Merging a set of polygons with non-stable borders

Gregor Klajnsek

Laboratory for Geometric Modeling and Multimedia Algorithms
Institute of Computer Science
Faculty of Electrical Engineering and Computer Science
University of Maribor
Maribor / Slovenia


1. Introduction
2. Description of the problem
3. Algorithm
    3.1. Determination of non-stable areas
    3.2. Removal of non-stable areas
        3.2.1. Fixing gap areas
        3.2.2. Fixing polygon intersections
        3.2.3. Fixing combined areas
4. Conclusions

5. References

Postscript version


The paper introduces an algorithm dealing with polygons with non-stable borders. Such polygons may appear because of measuring errors or during scanning and vectorisation of blueprints. The aim of the algorithm is to remove these errors within prescribed tolerance. The algorithm uses a sweep-line approach and works in two steps. In the first step, all non-stable areas are determined and in the second step fixed.

Keywords: algorithms, computational geometry, polygons, non-stable areas.

  1. Introduction
  2. Polygons present basic geometric structures in many 2D applications.
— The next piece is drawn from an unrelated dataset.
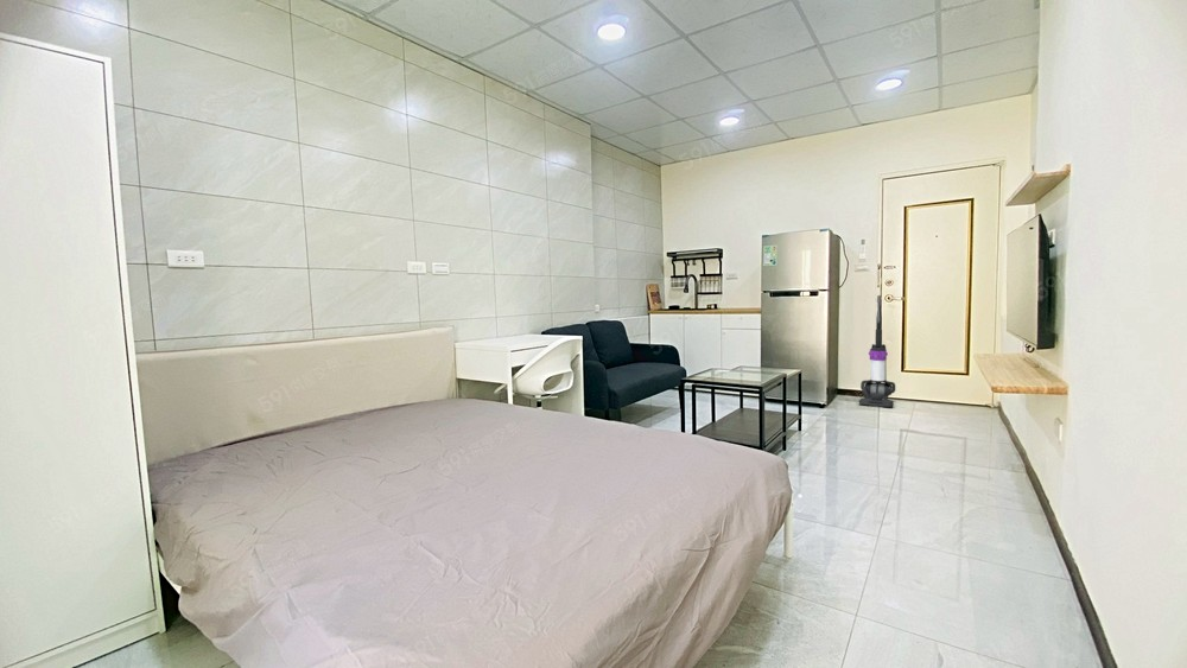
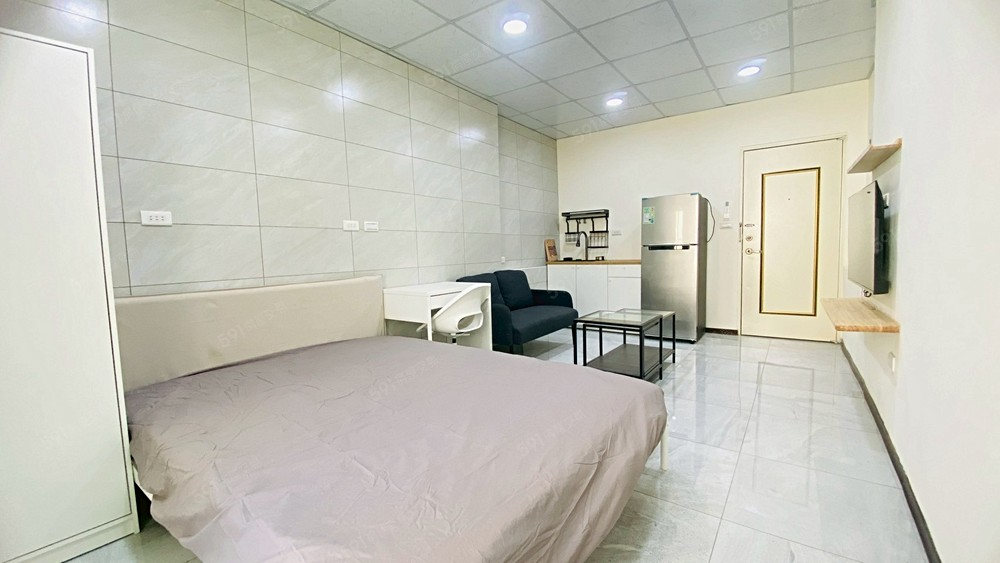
- vacuum cleaner [858,294,896,408]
Perhaps the most important are geographic information systems (GIS) where polygons represents piece of land considered as parcels. It is reasonable to expect that the parcels fit completely together because in reality, there is no overlapping or empty spaces between them. However, the borders of these parcels are obtained by measuring with given tolerance. In reality this tolerance is +/- 12 cm. Because of this, it could happen, that in GIS database the borders of the parcels do not fit exactly together, especially if different logical units are tried to be unified. The problem is even more difficult, if they have been stored in different databases. In such cases, the borders of the parcels do not fit together entirely but instead, they overlap or there are empty spaces among them. Such data represents real problems in further operations on geometric data and therefore, they have to be corrected. Indeed, the corrected polygons do not express the exact real data, but they are consistent within the given tolerance.


    In this paper, an algorithm for detecting and eliminating described problem is considered. The algorithm works in two steps: At first, by the use of a sweep-line, the borders of the polygons that are not consistent are determined, and in the second step, they are corrected. Although practically important, we have found no solution to presented problem in the literature.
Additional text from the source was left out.